Philadelphia: The City of Brotherly Love. The home of Independence Hall, where the Declaration of Independence and the U.S. Constitution were drafted. The town where blogging costs $300.
Yes, you read that correctly. According to the Philadelphia City Paper, anyone with a blog that has the potential to generate profits — even if it doesn’t actually generate any — is required by the city of Philadelphia to pay $300 for a business privilege license. (Bloggers can opt for the $50 annual fee in lieu of the $300 lifetime license.)
The report explains the city’s rationale thus:
Even though small-time bloggers aren’t exactly raking in the dough, the city requires privilege licenses for any business engaged in any “activity for profit,” says tax attorney Michael Mandale of Center City law firm Mandale Kaufmann. This applies “whether or not they earned a profit during the preceding year,” he adds.
So even if your blog collects only a handful of hits a day, as long as there’s the potential for it to be lucrative — and, as Mandale points out, most hosting sites set aside space for bloggers to sell advertising — the city thinks you should cut it a check. According to Andrea Mannino of the Philadelphia Department of Revenue, in fact, simply choosing the option to make money from ads — regardless of how much or little money is actually generated — qualifies a blog as a business. The same rules apply to freelance writers.

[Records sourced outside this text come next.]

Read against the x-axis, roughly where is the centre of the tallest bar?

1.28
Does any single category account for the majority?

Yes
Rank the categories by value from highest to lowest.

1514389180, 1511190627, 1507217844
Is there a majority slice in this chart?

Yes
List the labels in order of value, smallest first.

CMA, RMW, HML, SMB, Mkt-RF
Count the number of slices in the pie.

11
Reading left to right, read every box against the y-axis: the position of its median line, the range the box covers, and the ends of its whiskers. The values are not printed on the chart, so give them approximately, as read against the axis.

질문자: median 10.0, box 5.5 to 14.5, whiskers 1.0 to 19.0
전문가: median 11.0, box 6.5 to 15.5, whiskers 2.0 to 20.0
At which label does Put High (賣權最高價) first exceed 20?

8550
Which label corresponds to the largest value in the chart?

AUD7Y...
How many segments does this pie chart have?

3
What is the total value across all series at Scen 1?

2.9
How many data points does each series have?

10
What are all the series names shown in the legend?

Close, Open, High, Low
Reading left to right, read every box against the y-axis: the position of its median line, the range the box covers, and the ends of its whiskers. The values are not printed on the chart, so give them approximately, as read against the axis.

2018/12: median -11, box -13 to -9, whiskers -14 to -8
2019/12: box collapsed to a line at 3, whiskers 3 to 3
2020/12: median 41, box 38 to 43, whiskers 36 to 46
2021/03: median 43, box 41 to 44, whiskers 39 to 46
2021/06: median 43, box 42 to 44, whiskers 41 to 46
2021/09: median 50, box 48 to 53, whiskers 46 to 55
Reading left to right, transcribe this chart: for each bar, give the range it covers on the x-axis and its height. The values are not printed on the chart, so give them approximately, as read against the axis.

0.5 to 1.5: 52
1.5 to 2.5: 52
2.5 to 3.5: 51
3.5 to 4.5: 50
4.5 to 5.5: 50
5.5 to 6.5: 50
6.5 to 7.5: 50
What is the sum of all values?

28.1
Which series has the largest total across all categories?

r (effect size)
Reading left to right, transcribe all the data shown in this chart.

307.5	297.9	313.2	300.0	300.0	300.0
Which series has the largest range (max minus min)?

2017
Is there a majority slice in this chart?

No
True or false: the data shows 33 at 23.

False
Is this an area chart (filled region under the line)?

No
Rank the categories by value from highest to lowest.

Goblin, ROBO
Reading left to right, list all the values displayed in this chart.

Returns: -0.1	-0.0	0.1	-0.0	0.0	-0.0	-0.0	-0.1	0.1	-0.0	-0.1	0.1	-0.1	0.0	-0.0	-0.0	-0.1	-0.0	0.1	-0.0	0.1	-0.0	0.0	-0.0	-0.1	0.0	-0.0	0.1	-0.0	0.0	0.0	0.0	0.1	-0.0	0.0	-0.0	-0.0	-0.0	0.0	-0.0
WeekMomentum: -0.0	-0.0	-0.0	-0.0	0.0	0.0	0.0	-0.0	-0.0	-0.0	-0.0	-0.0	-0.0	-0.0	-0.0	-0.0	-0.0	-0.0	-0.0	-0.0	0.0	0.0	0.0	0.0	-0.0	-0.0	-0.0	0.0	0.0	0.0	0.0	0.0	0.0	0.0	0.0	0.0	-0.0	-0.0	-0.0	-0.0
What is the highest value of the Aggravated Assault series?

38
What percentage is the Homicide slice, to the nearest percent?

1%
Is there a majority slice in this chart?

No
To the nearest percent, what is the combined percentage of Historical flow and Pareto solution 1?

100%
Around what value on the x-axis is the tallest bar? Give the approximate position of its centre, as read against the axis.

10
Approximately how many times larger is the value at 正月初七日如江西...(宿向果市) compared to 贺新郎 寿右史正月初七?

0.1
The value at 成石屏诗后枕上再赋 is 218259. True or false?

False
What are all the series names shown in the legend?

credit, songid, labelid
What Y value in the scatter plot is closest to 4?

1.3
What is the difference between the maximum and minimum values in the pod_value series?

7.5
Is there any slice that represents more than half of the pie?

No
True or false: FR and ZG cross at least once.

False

The upshot is that some bloggers who made the mistake of reporting their meager earnings to the city were informed that they must pay for a business privilege license, plus the wage tax, business privilege tax (on top of the business privilege license), and net profits tax. For example, Marilyn Bess, who operates a blog called MS Philly Organic and occasionally posts on ehow.com, has made a whopping $50 from these ventures over the last few years yet is now being forced to pony up six times that for the privilege of doing business in Philadelphia.
Sean Barry, who runs a music-oriented blog called Circle of Fits, earned a whole $11 from it over the last two years and also got a business privilege license notice from the city. Barry, however, epitomizes the problem rather than the solution, telling the City Paper, “I don’t think blogs should be taxed unless they are making an immense profit.”
But who is to decide what constitutes an “immense profit”? At what level of income does it become acceptable for the government to force someone to fork over his own money for the privilege of working within its jurisdiction?
Is this really likely to help the city anyway? Won’t it be more apt to cause bloggers either to stop accepting any profits — meaning they will have less to spend in the city — or to move to a locale that does not penalize them for being productive?
Although, as the City Paper points out, a measure will soon be proposed in the city council to exempt the first $100,000 of profit from the business privilege tax, it does nothing about the $300 license fee, nor does it get to the root of the problem: the idea that individuals’ money belongs to the government first and that individuals ought to be grateful for whatever small amount their benevolent overseers allow them to keep.
These license fees and taxes should be repealed, not reformed. Repealing them would encourage bloggers and other businessmen to operate in the city, which in turn would go a long way toward restoring that unalienable right declared in Philadelphia 234 years ago: the pursuit of happiness.